┌─ Kaynak Metin

Güncelleme Tarihi:
Rusya topraklarında yer alan Ural Dağları, 1959 kışında korkunç bir olaya sahne oldu.
Yekaterinburg'da bulunan Urallar Politeknik Enstitüsü'nden 10 kişilik bir kafile, 23 Ocak günü bir kayak ve dağcılık seferine çıktı. Gruptakilerden dokuzu üniversite öğrencisi, biri de İkinci Dünya Savaşı'nda savaşmış bir beden eğitimi öğretmeniydi.
23 yaşındaki mühendislik öğrencisi Igor Dyatlov'un liderlik ettiği kafile, toplamda 320 kilometrelik bir mesafeyi kat edecekti. Yolculuğun 12 Şubat günü sona ermesi planlanıyordu.
Öğrencilerden biri eklem ağrıları nedeniyle kısa süre içinde geri döndü ancak geri kalan herkes yola devam etti. Bilmedikleri şey ise bir daha asla eve dönemeyecek olduklarıydı...
Günümüzde Dyatlov Geçidi vakası olarak bilinen bu olay, 60 yıl boyunca çeşitli komplo teorilerine konu oldu. Yedisi erkek ikisi kadın dokuz dağcının ölümünü, Sovyetlerin askeri deneyleriyle, Yetilerle hatta uzaylıların müdahalesiyle açıklayanlar oldu. Ancak gerçekler bilim insanlarının titiz çalışmaları sayesinde ortaya çıktı.
ÇADIRLARI TAMAMEN KARA GÖMÜLMÜŞTÜ
Olaya dönersek... Sonradan bulunan fotoğraf makinelerindeki karelere ve kişisel günlüklerinde yazılanlara bakılırsa dağcılar, 1 Şubat gününü sağ salim tamamlamayı başardı ve bölgede yaşayan Mansilerin dilinde "ölü dağ" ya da "sessiz zirve" anlamına gelen Kholat Syakhl'ın karlı yamaçlarına büyük bir çadır kurdu.
Kampçıların planlanan tarihte varış noktasına ulaşamamış olması ailelerinde ve arkadaşlarında endişe uyandırdı. Bunun üzerine dağcıları aramak için Kholat Syakhl'a bir ekip gönderildi. Ekip kampın kurulduğu noktaya ulaştığında kafilenin çadırının kara neredeyse tamamen gömülmüş halde olduğunu gördü. Üstelik çadır içeriden dışarı kesilerek açılmış gibiydi.
Bir sonraki gün, kafile üyelerinin bazılarının cansız bedenleri bir sedir ağacı yakınlarında bulundu.

└─
┌─ İncelenen Veriler

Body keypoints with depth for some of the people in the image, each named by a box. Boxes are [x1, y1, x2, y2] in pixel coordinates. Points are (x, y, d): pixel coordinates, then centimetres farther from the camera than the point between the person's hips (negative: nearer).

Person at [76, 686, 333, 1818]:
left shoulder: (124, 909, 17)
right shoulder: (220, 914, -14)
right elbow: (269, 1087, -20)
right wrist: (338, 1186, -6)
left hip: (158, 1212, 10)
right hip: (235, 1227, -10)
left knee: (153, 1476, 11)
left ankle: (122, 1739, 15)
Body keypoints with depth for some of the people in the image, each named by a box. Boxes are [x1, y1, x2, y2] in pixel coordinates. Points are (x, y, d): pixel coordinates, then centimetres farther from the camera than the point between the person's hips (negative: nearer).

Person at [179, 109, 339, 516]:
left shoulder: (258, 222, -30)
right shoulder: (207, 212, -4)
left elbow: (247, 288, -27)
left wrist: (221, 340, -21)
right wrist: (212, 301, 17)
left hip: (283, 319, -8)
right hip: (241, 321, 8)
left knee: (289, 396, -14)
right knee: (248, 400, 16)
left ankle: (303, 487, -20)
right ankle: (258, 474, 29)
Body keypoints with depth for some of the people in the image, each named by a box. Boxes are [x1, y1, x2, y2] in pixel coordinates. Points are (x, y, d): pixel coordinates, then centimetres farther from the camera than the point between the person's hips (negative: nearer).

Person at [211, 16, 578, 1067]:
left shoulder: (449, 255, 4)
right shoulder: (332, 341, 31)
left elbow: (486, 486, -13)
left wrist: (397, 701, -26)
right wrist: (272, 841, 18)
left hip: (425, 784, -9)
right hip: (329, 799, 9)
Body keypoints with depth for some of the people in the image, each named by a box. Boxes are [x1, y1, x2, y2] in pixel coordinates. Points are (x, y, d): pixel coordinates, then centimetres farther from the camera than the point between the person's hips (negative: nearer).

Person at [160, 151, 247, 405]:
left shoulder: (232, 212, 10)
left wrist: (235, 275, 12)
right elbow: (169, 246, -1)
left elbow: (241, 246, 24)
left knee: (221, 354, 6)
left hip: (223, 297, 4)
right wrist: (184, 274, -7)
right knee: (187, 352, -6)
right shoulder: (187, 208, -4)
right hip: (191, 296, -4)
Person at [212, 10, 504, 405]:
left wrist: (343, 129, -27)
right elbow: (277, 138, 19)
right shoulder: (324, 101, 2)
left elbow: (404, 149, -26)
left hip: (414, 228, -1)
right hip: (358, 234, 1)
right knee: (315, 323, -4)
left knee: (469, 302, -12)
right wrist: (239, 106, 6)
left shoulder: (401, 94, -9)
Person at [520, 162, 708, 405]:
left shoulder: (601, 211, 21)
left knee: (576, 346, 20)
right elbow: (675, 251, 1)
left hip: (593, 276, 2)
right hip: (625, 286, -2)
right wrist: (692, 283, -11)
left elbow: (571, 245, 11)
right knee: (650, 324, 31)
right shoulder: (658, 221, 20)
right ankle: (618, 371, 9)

└─

Problemler ve Görevler:
A. Aşağıdaki ifadelerin kaynak metinle uyuşup uyuşmadığını belirtiniz: (i) Kafile toplamda 320 kilometrelik bir mesafe kat edecekti. (ii) Gruptakilerin hepsi üniversite öğrencisiydi. (iii) Arama ekibi, kafilenin çadırını kara neredeyse tamamen gömülmüş halde buldu. Her biri için evet ya da hayır deyip kararı belirleyen ifadeyi kaynak metinden aynen alıntılayınız.
B. Kaynak metnin "23 yaşındaki mühendislik" ile "eve dönemeyecek olduklarıydı..." arasındaki kısmını, her ikisi de dahil olmak üzere, "12 Şubat" ifadesinin yerine "14 Şubat" koyarak yeniden yazınız.
Kayıtlar, metinden bağımsız ayrı bir malzemedir.

Alıştırmanın Cevapları:
A.
(i) Evet: "toplamda 320 kilometrelik bir mesafeyi kat edecekti"
(ii) Hayır: "Gruptakilerden dokuzu üniversite öğrencisi, biri de İkinci Dünya Savaşı'nda savaşmış bir beden eğitimi öğretmeniydi."
(iii) Evet: "kafilenin çadırının kara neredeyse tamamen gömülmüş halde olduğunu gördü"

B.
23 yaşındaki mühendislik öğrencisi Igor Dyatlov'un liderlik ettiği kafile, toplamda 320 kilometrelik bir mesafeyi kat edecekti. Yolculuğun 14 Şubat günü sona ermesi planlanıyordu.
Öğrencilerden biri eklem ağrıları nedeniyle kısa süre içinde geri döndü ancak geri kalan herkes yola devam etti. Bilmedikleri şey ise bir daha asla eve dönemeyecek olduklarıydı...